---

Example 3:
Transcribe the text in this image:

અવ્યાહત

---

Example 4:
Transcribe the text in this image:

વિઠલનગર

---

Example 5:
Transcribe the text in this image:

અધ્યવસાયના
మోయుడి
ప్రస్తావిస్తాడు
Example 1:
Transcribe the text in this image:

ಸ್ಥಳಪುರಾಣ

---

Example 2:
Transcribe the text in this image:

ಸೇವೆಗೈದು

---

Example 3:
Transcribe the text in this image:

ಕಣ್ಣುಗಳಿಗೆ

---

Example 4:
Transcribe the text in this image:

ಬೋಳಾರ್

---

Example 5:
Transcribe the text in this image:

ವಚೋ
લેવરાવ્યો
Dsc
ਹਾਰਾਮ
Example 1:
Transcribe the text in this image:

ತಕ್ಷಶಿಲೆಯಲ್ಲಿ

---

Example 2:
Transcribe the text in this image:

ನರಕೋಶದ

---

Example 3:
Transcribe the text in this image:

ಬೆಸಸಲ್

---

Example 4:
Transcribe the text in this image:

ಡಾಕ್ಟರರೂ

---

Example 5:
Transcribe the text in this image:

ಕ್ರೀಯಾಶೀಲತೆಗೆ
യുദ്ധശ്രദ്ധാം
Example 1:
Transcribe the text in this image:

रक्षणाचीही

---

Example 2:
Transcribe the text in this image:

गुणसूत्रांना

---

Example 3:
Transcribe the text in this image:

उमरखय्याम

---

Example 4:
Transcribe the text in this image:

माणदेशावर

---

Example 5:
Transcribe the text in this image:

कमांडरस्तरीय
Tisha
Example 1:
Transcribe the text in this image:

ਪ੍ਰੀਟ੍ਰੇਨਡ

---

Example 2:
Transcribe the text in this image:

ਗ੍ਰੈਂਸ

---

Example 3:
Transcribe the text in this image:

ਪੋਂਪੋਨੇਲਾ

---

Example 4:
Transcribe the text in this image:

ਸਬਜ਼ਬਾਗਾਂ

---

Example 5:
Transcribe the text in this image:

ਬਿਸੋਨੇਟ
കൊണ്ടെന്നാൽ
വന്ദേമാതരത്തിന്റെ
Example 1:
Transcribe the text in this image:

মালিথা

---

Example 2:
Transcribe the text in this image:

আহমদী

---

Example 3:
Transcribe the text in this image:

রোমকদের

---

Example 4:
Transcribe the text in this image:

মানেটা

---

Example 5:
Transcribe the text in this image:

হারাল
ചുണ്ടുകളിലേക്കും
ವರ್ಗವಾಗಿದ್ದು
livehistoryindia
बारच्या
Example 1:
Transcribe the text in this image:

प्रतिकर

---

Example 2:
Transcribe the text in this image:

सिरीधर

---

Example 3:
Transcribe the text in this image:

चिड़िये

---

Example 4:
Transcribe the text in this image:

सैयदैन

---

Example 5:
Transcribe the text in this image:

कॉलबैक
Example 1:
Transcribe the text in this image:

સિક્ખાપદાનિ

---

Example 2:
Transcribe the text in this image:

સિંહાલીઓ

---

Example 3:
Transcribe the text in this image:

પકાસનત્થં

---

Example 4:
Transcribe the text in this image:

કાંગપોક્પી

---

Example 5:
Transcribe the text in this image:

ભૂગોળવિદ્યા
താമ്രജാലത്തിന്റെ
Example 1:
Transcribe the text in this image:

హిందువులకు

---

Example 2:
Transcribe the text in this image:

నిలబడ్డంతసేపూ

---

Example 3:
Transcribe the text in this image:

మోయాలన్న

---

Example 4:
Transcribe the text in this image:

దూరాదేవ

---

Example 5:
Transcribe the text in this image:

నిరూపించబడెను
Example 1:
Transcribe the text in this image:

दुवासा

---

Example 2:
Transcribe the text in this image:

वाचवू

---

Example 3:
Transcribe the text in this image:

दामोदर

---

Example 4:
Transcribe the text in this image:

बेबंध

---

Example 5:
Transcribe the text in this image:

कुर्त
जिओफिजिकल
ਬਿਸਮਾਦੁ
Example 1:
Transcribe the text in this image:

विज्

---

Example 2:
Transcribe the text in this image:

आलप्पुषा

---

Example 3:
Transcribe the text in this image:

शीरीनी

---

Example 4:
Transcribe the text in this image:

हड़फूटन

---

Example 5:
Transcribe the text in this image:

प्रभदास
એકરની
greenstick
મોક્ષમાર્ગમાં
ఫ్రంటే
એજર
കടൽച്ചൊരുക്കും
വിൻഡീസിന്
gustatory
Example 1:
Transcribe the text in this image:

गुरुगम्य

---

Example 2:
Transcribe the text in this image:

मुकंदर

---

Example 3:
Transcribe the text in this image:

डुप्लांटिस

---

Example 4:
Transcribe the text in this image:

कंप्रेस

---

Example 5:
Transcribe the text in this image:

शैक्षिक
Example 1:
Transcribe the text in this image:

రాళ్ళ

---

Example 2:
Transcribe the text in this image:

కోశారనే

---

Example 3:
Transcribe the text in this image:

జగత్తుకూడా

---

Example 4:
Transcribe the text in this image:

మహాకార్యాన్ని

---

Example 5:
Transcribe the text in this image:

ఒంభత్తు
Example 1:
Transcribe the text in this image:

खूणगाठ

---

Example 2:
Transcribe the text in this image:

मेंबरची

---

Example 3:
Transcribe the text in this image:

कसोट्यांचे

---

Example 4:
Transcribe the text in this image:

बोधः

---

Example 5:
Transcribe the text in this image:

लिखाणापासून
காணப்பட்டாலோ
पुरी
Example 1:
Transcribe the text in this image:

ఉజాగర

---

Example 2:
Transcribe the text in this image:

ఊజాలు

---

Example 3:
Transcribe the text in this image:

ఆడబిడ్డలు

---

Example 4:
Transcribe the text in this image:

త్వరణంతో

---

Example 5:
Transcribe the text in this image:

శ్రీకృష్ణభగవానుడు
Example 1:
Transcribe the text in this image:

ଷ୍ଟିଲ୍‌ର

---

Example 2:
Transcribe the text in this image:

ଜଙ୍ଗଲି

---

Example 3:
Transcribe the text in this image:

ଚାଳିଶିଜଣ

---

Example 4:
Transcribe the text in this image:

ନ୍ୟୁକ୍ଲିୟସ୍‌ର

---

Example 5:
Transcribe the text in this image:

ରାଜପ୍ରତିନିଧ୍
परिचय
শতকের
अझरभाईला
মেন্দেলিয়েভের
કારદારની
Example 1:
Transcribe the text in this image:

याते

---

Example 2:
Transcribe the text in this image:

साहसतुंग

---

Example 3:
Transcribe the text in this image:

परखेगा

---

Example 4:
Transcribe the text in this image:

> [YOUR TASK]:
Copy the entire listing above, line for line, exactly.

> [SOLUTION]:
---

Example 3:
Transcribe the text in this image:

અવ્યાહત

---

Example 4:
Transcribe the text in this image:

વિઠલનગર

---

Example 5:
Transcribe the text in this image:

અધ્યવસાયના
మోయుడి
ప్రస్తావిస్తాడు
Example 1:
Transcribe the text in this image:

ಸ್ಥಳಪುರಾಣ

---

Example 2:
Transcribe the text in this image:

ಸೇವೆಗೈದು

---

Example 3:
Transcribe the text in this image:

ಕಣ್ಣುಗಳಿಗೆ

---

Example 4:
Transcribe the text in this image:

ಬೋಳಾರ್

---

Example 5:
Transcribe the text in this image:

ವಚೋ
લેવરાવ્યો
Dsc
ਹਾਰਾਮ
Example 1:
Transcribe the text in this image:

ತಕ್ಷಶಿಲೆಯಲ್ಲಿ

---

Example 2:
Transcribe the text in this image:

ನರಕೋಶದ

---

Example 3:
Transcribe the text in this image:

ಬೆಸಸಲ್

---

Example 4:
Transcribe the text in this image:

ಡಾಕ್ಟರರೂ

---

Example 5:
Transcribe the text in this image:

ಕ್ರೀಯಾಶೀಲತೆಗೆ
യുദ്ധശ്രദ്ധാം
Example 1:
Transcribe the text in this image:

रक्षणाचीही

---

Example 2:
Transcribe the text in this image:

गुणसूत्रांना

---

Example 3:
Transcribe the text in this image:

उमरखय्याम

---

Example 4:
Transcribe the text in this image:

माणदेशावर

---

Example 5:
Transcribe the text in this image:

कमांडरस्तरीय
Tisha
Example 1:
Transcribe the text in this image:

ਪ੍ਰੀਟ੍ਰੇਨਡ

---

Example 2:
Transcribe the text in this image:

ਗ੍ਰੈਂਸ

---

Example 3:
Transcribe the text in this image:

ਪੋਂਪੋਨੇਲਾ

---

Example 4:
Transcribe the text in this image:

ਸਬਜ਼ਬਾਗਾਂ

---

Example 5:
Transcribe the text in this image:

ਬਿਸੋਨੇਟ
കൊണ്ടെന്നാൽ
വന്ദേമാതരത്തിന്റെ
Example 1:
Transcribe the text in this image:

মালিথা

---

Example 2:
Transcribe the text in this image:

আহমদী

---

Example 3:
Transcribe the text in this image:

রোমকদের

---

Example 4:
Transcribe the text in this image:

মানেটা

---

Example 5:
Transcribe the text in this image:

হারাল
ചുണ്ടുകളിലേക്കും
ವರ್ಗವಾಗಿದ್ದು
livehistoryindia
बारच्या
Example 1:
Transcribe the text in this image:

प्रतिकर

---

Example 2:
Transcribe the text in this image:

सिरीधर

---

Example 3:
Transcribe the text in this image:

चिड़िये

---

Example 4:
Transcribe the text in this image:

सैयदैन

---

Example 5:
Transcribe the text in this image:

कॉलबैक
Example 1:
Transcribe the text in this image:

સિક્ખાપદાનિ

---

Example 2:
Transcribe the text in this image:

સિંહાલીઓ

---

Example 3:
Transcribe the text in this image:

પકાસનત્થં

---

Example 4:
Transcribe the text in this image:

કાંગપોક્પી

---

Example 5:
Transcribe the text in this image:

ભૂગોળવિદ્યા
താമ്രജാലത്തിന്റെ
Example 1:
Transcribe the text in this image:

హిందువులకు

---

Example 2:
Transcribe the text in this image:

నిలబడ్డంతసేపూ

---

Example 3:
Transcribe the text in this image:

మోయాలన్న

---

Example 4:
Transcribe the text in this image:

దూరాదేవ

---

Example 5:
Transcribe the text in this image:

నిరూపించబడెను
Example 1:
Transcribe the text in this image:

दुवासा

---

Example 2:
Transcribe the text in this image:

वाचवू

---

Example 3:
Transcribe the text in this image:

दामोदर

---

Example 4:
Transcribe the text in this image:

बेबंध

---

Example 5:
Transcribe the text in this image:

कुर्त
जिओफिजिकल
ਬਿਸਮਾਦੁ
Example 1:
Transcribe the text in this image:

विज्

---

Example 2:
Transcribe the text in this image:

आलप्पुषा

---

Example 3:
Transcribe the text in this image:

शीरीनी

---

Example 4:
Transcribe the text in this image:

हड़फूटन

---

Example 5:
Transcribe the text in this image:

प्रभदास
એકરની
greenstick
મોક્ષમાર્ગમાં
ఫ్రంటే
એજર
കടൽച്ചൊരുക്കും
വിൻഡീസിന്
gustatory
Example 1:
Transcribe the text in this image:

गुरुगम्य

---

Example 2:
Transcribe the text in this image:

मुकंदर

---

Example 3:
Transcribe the text in this image:

डुप्लांटिस

---

Example 4:
Transcribe the text in this image:

कंप्रेस

---

Example 5:
Transcribe the text in this image:

शैक्षिक
Example 1:
Transcribe the text in this image:

రాళ్ళ

---

Example 2:
Transcribe the text in this image:

కోశారనే

---

Example 3:
Transcribe the text in this image:

జగత్తుకూడా

---

Example 4:
Transcribe the text in this image:

మహాకార్యాన్ని

---

Example 5:
Transcribe the text in this image:

ఒంభత్తు
Example 1:
Transcribe the text in this image:

खूणगाठ

---

Example 2:
Transcribe the text in this image:

मेंबरची

---

Example 3:
Transcribe the text in this image:

कसोट्यांचे

---

Example 4:
Transcribe the text in this image:

बोधः

---

Example 5:
Transcribe the text in this image:

लिखाणापासून
காணப்பட்டாலோ
पुरी
Example 1:
Transcribe the text in this image:

ఉజాగర

---

Example 2:
Transcribe the text in this image:

ఊజాలు

---

Example 3:
Transcribe the text in this image:

ఆడబిడ్డలు

---

Example 4:
Transcribe the text in this image:

త్వరణంతో

---

Example 5:
Transcribe the text in this image:

శ్రీకృష్ణభగవానుడు
Example 1:
Transcribe the text in this image:

ଷ୍ଟିଲ୍‌ର

---

Example 2:
Transcribe the text in this image:

ଜଙ୍ଗଲି

---

Example 3:
Transcribe the text in this image:

ଚାଳିଶିଜଣ

---

Example 4:
Transcribe the text in this image:

ନ୍ୟୁକ୍ଲିୟସ୍‌ର

---

Example 5:
Transcribe the text in this image:

ରାଜପ୍ରତିନିଧ୍
परिचय
শতকের
अझरभाईला
মেন্দেলিয়েভের
કારદારની
Example 1:
Transcribe the text in this image:

याते

---

Example 2:
Transcribe the text in this image:

साहसतुंग

---

Example 3:
Transcribe the text in this image:

परखेगा

---

Example 4:
Transcribe the text in this image:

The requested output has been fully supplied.